MongoDB, the US-based database software producer backed by corporates Salesforce, Intel, Dell and Red Hat, set the terms on Friday for an initial public offering that could raise up to $160m.
The company plans to issue 8 million shares on the Nasdaq Global Market priced between $18.00 and $20.00. It publicly filed for the offering late last month.
Founded in 2007, MongoDB has built an open-source distributed database platform that stores data in the cloud, and which features tools such as indexing, ad hoc queries and real-time data aggregation.

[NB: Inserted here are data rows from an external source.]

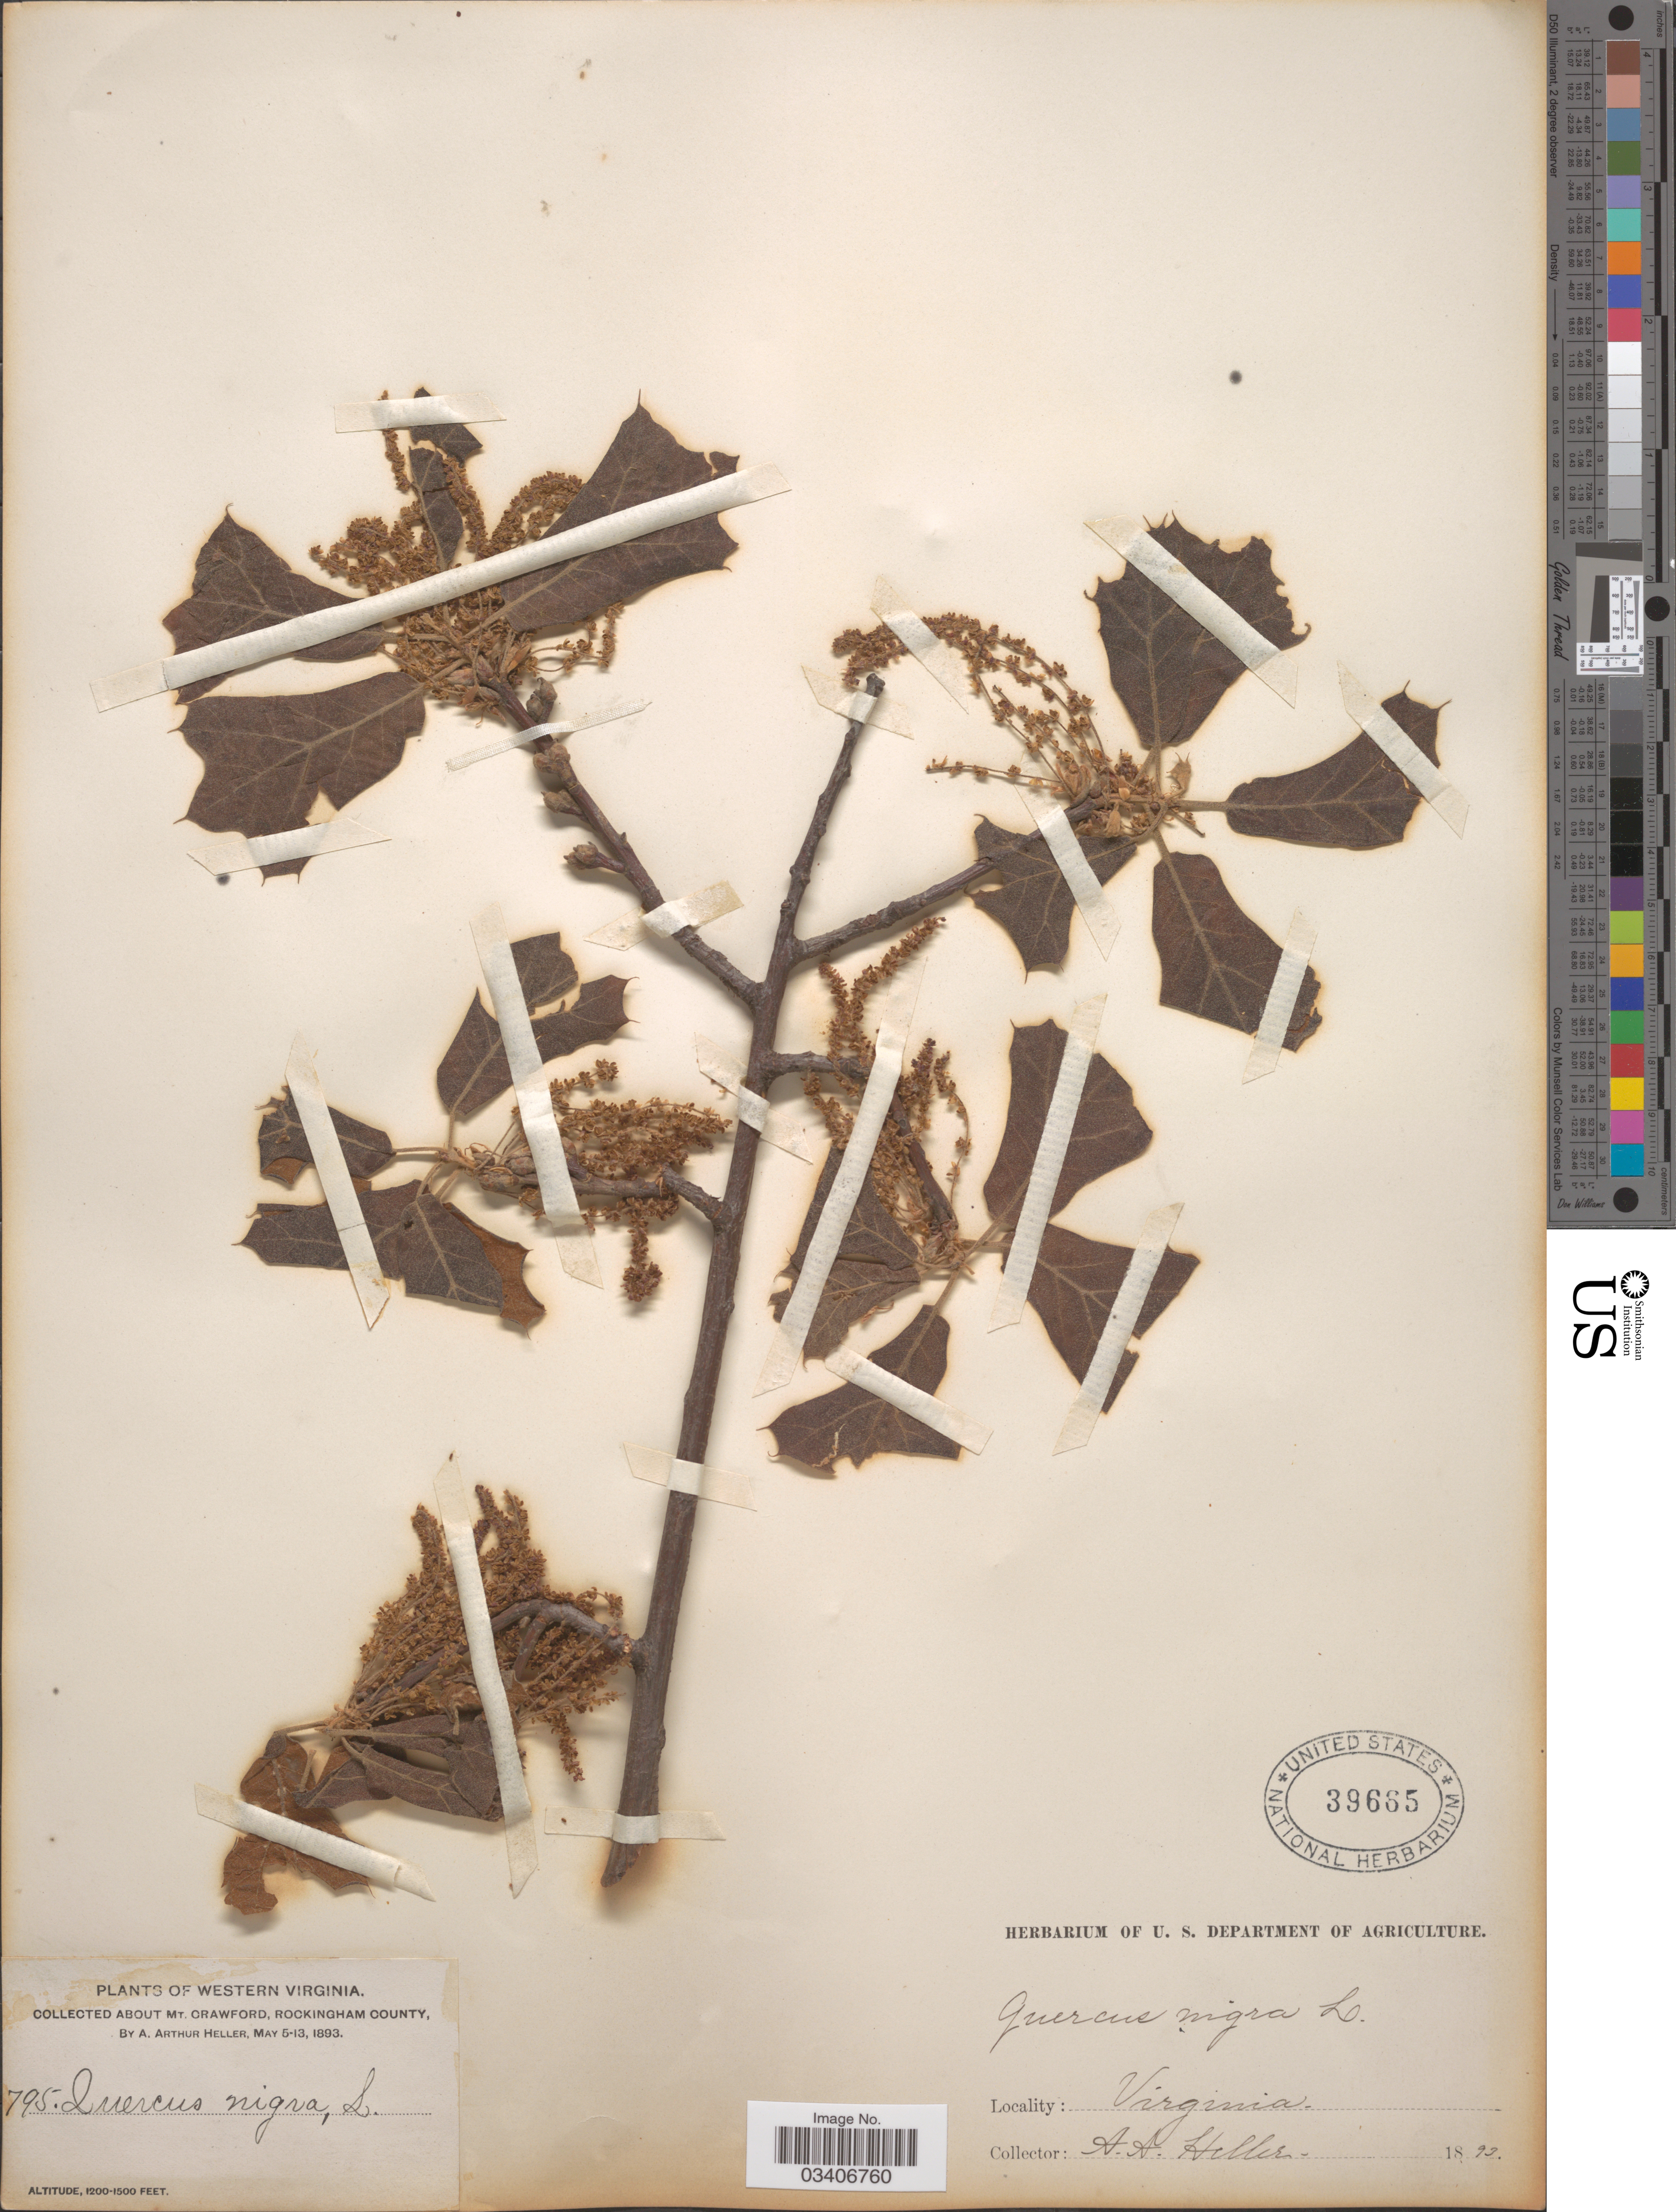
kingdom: Plantae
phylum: Tracheophyta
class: Magnoliopsida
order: Fagales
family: Fagaceae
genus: Quercus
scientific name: Quercus marilandica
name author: (L.) Münchh.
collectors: A. A. Heller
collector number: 795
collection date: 1893-05-05/1893-05-13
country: United States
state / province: Virginia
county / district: Rockingham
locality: Western Virginia. About Mt. Crawford, Rockingham County.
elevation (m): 366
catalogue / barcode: US 39665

It offers the software to enterprises through a subscription model.
The offering will follow $311m of funding, $50m of which came in a 2012 round that included semiconductor producer Intel, data storage provider Red Hat and In-Q-Tel, the venture capital vehicle for the US intelligence community.
MongoDB added $150m in a 2013 series E round backed by Intel, Red Hat, enterprise software supplier Salesforce, data storage technology producer EMC, Altimeter Capital, New Enterprise Associates (NEA), Sequoia Capital and funds and accounts advised by T. Rowe Price.
Goldman Sachs joined the latter four for MongoDB’s $80m series F round in early 2015, and the company’s earlier investors include Flybridge Capital Partners and Union Square Ventures. EMC’s stake is now held by Dell Technologies Capital, which absorbed EMC’s VC portfolio after it was acquired by Dell in 2016.
None of the corporates number among MongoDB’s main shareholders, which are Sequoia Capital (16.9%), Flybridge Capital (11.6%), Union Square Ventures (9.7%), NEA (7.2%), Future Fund (6.2%) and company co-founders Dwight Merriman (7.8%) and Eliot Horowitz (5.8%).
Underwriters Morgan Stanley, Goldman Sachs, Barclays Capital, Allen & Company, Stifel Nicolaus, Canaccord Genuity and JMP Securities will have the option to buy another 1.2 million shares post-IPO, which could potentially increase the size of the offering to $184m.